- Theatrical release poster
- Directed by: Ben Burtt Phyllis Ferguson James Neihouse Gail Singer
- Written by: Toni Myers
- Produced by: Graeme Ferguson
- Starring: Roberta Bondar Eric DeJong Ronald Grabe David Hilmers Ulf Merbold Stephen Oswald William Readdy Lyman Spitzer Norman Thagard
- Narrated by: Leonard Nimoy
- Cinematography: David Douglas James Neihouse
- Edited by: Toni Myers
- Music by: Micky Erbe Maribeth Solomon
- Distributed by: IMAX Corporation
- Release date: 1994;
- Running time: 40 minutes
- Countries: United States Canada
- Language: English

= Destiny in Space =

Destiny in Space is a 70mm IMAX documentary film released in 1994. The film was written by Toni Myers, directed by Academy Award-winner Ben Burtt, and narrated by Leonard Nimoy.

The film is a showcase of the daily lives of astronauts in space, particularly on the STS-42 Space Shuttle Discovery Spacelab mission, as they fix instruments and take measurements. The film includes two Space Shuttle launches and several cargo bay scenes, including an astronaut repairing the Hubble Space Telescope. CGI recreations of the surface of Venus and Mars based on satellite data from JPL are also featured. The film looks at the future of human space exploration and what future generations might accomplish in the years to come.

Four filmmakers contributed to directing the film. Director/cinematographer James Neihouse was the cinematographer for Blue Planet, The Dream Is Alive (a 1985 documentary about the Space Shuttle program), Michael Jordan to the Max and other IMAX features. Burtt, aside from his lengthy and impressive list of sound crew credits, directed both Destiny and Blue Planet. Toni Myers edited several IMAX pictures, including L5: First City in Space, Hail Columbia (a 1982 documentary focusing on the first mission of Space Shuttle Columbia), and others.

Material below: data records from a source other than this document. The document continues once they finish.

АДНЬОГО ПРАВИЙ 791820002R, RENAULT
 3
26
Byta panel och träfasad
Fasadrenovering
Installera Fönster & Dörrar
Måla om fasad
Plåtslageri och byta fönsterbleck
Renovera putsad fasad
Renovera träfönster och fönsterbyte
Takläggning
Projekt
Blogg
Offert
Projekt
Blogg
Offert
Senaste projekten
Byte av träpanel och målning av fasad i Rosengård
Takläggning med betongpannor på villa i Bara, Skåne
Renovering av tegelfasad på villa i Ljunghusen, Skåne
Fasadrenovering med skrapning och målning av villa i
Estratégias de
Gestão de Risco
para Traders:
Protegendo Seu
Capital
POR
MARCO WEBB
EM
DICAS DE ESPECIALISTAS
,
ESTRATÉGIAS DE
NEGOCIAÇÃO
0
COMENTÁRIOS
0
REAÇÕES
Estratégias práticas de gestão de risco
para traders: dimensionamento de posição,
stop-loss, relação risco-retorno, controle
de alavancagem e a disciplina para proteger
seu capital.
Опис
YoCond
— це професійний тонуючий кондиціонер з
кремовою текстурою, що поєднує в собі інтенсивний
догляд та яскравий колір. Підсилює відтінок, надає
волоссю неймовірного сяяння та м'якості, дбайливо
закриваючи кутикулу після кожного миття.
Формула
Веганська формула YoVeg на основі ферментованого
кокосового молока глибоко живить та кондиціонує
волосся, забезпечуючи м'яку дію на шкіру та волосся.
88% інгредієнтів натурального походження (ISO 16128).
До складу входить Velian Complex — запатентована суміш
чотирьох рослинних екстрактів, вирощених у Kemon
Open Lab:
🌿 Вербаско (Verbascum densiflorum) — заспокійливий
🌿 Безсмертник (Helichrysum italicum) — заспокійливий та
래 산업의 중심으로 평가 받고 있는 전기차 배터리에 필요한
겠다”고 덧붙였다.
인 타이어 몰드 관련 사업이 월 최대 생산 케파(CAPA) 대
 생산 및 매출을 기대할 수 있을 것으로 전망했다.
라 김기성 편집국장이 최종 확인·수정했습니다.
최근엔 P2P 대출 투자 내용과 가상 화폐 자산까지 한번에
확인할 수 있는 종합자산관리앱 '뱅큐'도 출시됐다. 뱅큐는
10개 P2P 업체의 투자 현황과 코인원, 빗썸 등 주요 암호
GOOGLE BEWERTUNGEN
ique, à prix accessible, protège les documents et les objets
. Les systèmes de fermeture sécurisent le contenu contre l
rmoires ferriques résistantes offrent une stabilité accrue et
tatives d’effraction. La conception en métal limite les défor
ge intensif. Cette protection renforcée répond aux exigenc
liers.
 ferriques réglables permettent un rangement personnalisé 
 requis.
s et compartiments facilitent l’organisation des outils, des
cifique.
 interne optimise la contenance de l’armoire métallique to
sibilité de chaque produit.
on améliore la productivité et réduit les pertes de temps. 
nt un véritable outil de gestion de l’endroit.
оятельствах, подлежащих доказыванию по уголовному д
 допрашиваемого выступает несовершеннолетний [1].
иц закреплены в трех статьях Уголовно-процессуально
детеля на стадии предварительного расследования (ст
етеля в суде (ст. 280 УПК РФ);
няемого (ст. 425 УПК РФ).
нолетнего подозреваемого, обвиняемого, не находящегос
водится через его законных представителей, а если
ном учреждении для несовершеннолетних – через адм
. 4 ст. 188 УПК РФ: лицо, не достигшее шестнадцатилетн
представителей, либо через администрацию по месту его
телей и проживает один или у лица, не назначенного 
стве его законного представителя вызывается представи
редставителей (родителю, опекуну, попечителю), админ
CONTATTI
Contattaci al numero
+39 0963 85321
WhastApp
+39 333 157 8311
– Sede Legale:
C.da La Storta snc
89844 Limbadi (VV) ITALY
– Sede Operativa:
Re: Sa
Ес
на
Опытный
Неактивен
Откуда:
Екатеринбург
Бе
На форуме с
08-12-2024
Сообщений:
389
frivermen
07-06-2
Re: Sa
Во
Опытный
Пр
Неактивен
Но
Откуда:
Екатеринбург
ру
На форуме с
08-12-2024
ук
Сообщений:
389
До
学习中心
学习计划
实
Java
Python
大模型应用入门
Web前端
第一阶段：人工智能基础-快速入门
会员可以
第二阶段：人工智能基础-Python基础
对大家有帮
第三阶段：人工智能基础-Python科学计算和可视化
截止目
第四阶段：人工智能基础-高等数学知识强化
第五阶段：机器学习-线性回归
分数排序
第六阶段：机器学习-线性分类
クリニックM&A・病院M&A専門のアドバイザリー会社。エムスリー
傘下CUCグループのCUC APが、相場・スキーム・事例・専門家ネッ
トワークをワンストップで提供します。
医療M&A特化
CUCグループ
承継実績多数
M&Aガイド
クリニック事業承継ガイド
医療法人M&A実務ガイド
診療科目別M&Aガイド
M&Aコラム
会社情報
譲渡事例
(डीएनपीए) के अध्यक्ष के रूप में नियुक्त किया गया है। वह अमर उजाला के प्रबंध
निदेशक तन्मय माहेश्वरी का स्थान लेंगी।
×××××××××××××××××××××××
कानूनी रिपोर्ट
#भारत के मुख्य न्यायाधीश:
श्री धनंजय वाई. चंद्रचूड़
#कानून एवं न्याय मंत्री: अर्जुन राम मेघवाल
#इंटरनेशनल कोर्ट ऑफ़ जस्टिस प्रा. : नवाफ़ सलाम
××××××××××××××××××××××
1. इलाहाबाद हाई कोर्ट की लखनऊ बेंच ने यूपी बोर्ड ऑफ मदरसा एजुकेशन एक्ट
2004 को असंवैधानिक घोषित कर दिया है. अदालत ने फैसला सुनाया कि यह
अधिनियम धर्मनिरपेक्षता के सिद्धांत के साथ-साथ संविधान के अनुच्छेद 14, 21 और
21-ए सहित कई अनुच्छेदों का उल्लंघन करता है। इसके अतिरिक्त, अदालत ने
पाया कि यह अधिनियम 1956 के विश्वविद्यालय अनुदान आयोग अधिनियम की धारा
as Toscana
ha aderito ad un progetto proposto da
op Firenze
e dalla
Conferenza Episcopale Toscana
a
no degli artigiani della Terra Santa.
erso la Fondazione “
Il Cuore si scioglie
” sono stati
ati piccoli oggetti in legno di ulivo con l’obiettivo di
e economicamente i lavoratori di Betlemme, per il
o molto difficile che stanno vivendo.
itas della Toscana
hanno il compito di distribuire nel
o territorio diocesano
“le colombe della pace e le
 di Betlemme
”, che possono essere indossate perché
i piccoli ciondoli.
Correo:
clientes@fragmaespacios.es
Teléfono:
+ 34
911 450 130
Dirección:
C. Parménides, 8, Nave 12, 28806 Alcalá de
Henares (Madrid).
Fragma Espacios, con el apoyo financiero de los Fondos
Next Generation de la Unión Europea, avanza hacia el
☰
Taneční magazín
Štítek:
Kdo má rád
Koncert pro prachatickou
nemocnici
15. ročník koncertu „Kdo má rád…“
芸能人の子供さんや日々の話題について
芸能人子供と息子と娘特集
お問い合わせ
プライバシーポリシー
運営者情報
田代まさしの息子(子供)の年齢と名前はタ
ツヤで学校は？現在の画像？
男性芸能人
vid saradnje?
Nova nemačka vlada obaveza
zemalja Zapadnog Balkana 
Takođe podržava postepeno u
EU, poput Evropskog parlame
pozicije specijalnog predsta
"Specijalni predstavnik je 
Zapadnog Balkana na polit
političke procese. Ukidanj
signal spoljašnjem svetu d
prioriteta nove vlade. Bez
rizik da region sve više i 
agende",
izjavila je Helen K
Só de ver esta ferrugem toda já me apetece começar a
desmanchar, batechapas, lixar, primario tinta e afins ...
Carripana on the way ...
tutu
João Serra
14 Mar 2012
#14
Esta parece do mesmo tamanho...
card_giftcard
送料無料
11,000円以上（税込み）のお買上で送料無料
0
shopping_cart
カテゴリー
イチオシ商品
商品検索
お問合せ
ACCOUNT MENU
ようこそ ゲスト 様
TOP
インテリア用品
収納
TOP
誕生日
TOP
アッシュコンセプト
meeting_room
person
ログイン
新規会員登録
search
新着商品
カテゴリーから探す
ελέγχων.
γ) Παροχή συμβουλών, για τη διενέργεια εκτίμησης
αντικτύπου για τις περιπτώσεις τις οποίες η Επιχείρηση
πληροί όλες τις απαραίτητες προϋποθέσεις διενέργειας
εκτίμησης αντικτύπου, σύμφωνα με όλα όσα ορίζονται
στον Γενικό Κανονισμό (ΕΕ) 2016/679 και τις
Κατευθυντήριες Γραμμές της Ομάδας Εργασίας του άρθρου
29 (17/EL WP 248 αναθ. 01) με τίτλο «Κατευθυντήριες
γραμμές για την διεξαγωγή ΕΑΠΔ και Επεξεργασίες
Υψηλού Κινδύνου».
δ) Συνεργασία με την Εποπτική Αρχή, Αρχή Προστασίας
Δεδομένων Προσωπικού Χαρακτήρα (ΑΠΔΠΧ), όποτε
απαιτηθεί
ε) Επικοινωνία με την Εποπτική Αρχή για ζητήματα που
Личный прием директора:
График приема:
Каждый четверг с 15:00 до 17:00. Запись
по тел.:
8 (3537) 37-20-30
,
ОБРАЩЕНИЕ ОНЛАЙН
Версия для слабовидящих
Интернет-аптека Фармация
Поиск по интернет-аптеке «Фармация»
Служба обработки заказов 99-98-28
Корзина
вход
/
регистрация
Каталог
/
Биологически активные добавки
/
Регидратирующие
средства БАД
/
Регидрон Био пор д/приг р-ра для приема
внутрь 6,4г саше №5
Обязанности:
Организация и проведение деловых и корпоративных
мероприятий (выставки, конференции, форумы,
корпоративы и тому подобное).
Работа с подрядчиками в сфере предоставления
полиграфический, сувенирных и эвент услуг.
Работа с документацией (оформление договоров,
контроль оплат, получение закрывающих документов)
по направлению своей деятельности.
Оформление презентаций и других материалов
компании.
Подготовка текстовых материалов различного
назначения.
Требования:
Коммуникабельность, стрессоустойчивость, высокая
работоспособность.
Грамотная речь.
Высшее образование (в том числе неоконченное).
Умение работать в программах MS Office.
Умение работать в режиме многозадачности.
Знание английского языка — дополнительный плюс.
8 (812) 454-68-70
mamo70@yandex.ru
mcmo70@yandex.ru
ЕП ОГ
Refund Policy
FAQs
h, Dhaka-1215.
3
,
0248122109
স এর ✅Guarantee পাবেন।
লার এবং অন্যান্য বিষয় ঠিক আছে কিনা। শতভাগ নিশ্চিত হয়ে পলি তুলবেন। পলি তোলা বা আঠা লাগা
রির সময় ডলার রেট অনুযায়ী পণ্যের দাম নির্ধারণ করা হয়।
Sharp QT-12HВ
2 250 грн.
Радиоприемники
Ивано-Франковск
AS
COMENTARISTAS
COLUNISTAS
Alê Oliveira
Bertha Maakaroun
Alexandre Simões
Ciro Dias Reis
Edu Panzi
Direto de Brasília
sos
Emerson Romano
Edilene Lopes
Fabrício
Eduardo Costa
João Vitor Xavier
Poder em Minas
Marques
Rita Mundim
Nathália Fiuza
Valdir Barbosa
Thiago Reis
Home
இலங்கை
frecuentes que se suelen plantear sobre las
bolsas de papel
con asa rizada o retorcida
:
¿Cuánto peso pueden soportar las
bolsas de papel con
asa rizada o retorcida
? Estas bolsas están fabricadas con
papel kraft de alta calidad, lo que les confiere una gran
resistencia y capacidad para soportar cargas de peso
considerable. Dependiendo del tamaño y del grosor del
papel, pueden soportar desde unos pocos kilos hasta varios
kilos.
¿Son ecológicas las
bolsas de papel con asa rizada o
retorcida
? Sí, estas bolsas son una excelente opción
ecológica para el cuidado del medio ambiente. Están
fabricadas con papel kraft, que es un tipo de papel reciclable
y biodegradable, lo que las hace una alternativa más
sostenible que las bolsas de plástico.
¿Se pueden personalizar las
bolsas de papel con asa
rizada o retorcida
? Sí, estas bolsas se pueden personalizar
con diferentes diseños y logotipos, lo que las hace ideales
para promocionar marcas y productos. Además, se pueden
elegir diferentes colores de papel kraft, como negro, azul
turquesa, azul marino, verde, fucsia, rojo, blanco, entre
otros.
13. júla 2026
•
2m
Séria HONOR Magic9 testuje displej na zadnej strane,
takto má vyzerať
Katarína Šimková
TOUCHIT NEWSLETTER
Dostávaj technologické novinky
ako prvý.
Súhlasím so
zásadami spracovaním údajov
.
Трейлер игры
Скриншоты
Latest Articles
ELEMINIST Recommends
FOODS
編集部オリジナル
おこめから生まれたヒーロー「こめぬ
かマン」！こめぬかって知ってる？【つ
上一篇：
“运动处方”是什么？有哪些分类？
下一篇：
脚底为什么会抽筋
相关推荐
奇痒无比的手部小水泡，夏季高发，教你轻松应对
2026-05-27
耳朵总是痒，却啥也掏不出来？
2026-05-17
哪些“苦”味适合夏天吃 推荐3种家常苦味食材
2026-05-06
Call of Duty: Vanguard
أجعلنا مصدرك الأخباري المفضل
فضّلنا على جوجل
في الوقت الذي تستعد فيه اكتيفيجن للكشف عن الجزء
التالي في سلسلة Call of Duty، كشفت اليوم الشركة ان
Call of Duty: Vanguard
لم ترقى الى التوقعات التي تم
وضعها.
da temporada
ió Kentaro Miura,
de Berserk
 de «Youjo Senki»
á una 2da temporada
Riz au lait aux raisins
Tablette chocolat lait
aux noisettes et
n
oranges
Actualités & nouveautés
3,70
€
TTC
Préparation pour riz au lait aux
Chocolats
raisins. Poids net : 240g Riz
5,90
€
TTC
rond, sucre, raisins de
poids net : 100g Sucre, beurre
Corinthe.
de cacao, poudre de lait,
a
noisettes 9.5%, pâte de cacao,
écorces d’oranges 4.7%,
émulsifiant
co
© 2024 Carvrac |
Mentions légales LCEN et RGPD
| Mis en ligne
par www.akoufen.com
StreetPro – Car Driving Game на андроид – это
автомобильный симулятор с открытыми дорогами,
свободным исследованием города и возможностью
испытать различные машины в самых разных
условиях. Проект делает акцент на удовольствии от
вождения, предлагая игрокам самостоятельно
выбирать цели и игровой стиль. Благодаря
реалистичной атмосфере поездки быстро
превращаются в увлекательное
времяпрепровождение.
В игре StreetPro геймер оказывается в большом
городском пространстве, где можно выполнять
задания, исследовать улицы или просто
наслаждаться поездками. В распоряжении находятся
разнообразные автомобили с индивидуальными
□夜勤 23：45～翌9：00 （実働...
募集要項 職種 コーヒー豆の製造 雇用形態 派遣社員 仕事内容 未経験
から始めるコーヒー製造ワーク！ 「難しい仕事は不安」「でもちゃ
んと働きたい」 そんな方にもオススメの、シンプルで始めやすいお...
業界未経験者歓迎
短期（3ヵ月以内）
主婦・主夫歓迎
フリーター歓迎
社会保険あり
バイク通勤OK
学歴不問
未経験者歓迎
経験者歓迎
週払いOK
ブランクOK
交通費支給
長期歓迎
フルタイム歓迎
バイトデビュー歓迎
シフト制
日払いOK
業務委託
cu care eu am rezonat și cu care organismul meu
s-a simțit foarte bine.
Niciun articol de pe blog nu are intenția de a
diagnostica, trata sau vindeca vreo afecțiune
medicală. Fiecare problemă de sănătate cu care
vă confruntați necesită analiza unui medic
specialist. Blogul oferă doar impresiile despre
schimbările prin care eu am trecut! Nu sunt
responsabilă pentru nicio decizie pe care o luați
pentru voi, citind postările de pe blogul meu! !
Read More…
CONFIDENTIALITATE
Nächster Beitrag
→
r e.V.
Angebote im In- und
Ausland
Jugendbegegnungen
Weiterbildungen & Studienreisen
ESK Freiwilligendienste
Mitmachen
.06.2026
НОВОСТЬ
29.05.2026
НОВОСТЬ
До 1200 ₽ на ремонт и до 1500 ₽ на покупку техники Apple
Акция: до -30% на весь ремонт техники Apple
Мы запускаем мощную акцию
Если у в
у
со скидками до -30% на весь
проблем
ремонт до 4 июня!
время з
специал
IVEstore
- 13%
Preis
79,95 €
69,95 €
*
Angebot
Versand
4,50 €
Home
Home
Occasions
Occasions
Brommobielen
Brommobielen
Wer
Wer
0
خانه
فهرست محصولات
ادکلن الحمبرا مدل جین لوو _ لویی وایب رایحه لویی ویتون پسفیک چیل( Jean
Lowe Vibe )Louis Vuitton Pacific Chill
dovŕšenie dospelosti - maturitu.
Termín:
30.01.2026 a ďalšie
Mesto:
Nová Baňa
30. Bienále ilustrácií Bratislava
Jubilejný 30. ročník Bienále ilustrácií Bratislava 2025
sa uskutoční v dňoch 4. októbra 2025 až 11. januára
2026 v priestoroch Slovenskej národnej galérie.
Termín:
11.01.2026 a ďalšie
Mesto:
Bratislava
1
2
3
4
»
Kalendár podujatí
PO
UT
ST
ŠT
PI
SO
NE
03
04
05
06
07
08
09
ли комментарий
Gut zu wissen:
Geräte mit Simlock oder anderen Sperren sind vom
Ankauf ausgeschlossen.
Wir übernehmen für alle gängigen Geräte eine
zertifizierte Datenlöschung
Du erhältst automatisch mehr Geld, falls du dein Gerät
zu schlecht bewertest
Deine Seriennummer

Several scenes included launch and in-orbit footage from shuttle missions STS-41-C, STS-61-B, STS-31, STS-32, STS-34, STS-40, STS-42, STS-46, STS-51 and STS-61.

==DVD==
Destiny In Space is presented in 1.33:1 full frame and contains a Dolby Digital 5.1 presentation. A nine-minute making-of featurette is included in the extras, with the theatrical trailer and general IMAX trailer.